Directions:
Whenever "Vermieter" appears in a line of the entries below, that line counts; give the total only.

Dataset records:
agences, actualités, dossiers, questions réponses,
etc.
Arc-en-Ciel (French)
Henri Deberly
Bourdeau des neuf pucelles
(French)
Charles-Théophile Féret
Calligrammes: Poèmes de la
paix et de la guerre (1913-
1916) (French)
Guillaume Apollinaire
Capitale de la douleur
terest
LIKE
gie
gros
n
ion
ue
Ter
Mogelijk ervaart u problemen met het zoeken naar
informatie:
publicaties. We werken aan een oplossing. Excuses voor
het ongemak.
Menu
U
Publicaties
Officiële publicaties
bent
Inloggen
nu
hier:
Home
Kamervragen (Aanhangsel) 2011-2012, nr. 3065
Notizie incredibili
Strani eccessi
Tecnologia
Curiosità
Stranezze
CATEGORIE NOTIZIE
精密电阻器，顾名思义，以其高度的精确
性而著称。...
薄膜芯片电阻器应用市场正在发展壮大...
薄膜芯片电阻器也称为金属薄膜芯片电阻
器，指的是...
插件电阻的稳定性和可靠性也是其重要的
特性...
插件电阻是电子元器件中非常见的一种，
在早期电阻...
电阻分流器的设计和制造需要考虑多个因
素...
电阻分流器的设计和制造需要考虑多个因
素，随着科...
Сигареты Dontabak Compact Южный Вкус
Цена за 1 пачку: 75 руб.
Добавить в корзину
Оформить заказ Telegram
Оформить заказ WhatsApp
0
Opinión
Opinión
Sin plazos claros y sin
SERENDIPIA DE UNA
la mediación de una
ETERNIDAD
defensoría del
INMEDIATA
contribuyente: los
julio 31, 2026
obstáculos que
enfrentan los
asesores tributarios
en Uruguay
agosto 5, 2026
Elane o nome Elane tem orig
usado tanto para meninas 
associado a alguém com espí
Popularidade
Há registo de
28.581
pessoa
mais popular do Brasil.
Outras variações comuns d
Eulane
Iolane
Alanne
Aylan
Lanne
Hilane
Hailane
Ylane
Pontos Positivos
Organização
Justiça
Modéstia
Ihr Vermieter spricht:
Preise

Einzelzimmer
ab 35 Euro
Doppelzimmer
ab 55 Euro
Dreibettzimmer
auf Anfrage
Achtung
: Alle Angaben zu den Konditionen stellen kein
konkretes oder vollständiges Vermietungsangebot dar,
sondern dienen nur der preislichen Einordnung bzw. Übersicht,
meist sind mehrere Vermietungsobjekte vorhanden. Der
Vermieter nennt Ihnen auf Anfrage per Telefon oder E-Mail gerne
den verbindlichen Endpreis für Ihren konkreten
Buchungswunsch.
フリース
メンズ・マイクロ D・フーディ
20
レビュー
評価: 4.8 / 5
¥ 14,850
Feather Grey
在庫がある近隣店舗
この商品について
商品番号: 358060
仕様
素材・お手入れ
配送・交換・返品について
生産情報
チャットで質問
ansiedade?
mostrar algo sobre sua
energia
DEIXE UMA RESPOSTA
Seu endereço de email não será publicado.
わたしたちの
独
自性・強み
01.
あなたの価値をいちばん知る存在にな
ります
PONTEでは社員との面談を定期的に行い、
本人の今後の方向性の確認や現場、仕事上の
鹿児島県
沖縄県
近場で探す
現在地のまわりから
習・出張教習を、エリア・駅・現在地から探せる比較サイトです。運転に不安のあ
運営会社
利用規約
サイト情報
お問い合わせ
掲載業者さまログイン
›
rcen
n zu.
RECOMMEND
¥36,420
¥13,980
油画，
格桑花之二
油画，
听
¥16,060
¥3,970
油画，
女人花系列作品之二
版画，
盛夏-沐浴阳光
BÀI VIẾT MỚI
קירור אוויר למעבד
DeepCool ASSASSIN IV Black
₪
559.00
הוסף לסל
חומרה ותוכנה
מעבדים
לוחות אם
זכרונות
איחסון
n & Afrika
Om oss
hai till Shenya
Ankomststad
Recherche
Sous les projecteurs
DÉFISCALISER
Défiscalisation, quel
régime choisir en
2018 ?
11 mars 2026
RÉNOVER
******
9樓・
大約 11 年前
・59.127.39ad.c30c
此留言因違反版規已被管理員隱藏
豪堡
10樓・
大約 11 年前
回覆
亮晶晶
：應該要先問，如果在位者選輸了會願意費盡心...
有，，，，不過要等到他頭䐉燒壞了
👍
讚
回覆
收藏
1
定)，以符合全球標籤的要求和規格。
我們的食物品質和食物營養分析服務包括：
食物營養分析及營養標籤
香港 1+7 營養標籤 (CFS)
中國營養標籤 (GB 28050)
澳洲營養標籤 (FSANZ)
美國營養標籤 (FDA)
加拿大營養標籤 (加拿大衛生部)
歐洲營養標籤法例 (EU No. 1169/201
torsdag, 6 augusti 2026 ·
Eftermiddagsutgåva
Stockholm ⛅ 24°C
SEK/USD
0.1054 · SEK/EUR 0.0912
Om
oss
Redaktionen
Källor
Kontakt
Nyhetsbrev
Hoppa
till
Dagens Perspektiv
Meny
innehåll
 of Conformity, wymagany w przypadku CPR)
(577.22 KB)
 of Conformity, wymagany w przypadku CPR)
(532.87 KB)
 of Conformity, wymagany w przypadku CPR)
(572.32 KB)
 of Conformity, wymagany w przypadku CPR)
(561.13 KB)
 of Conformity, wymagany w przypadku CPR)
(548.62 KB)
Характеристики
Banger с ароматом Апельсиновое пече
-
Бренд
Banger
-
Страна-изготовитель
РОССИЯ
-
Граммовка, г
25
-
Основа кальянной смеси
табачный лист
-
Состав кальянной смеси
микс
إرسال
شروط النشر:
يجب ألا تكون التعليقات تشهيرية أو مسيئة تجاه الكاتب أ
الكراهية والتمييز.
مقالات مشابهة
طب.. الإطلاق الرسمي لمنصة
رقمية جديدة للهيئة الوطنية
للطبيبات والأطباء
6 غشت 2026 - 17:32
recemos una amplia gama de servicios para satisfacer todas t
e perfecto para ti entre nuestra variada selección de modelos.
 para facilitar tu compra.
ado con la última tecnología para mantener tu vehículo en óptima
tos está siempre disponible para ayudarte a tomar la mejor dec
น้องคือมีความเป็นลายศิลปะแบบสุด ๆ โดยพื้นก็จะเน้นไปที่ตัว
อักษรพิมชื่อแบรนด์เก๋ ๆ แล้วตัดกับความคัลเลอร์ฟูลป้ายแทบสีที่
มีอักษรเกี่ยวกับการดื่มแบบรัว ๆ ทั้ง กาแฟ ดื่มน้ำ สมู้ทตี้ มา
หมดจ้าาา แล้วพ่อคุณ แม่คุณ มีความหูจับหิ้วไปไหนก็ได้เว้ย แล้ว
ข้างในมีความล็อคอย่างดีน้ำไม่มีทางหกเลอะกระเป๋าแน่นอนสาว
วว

Answer area:
2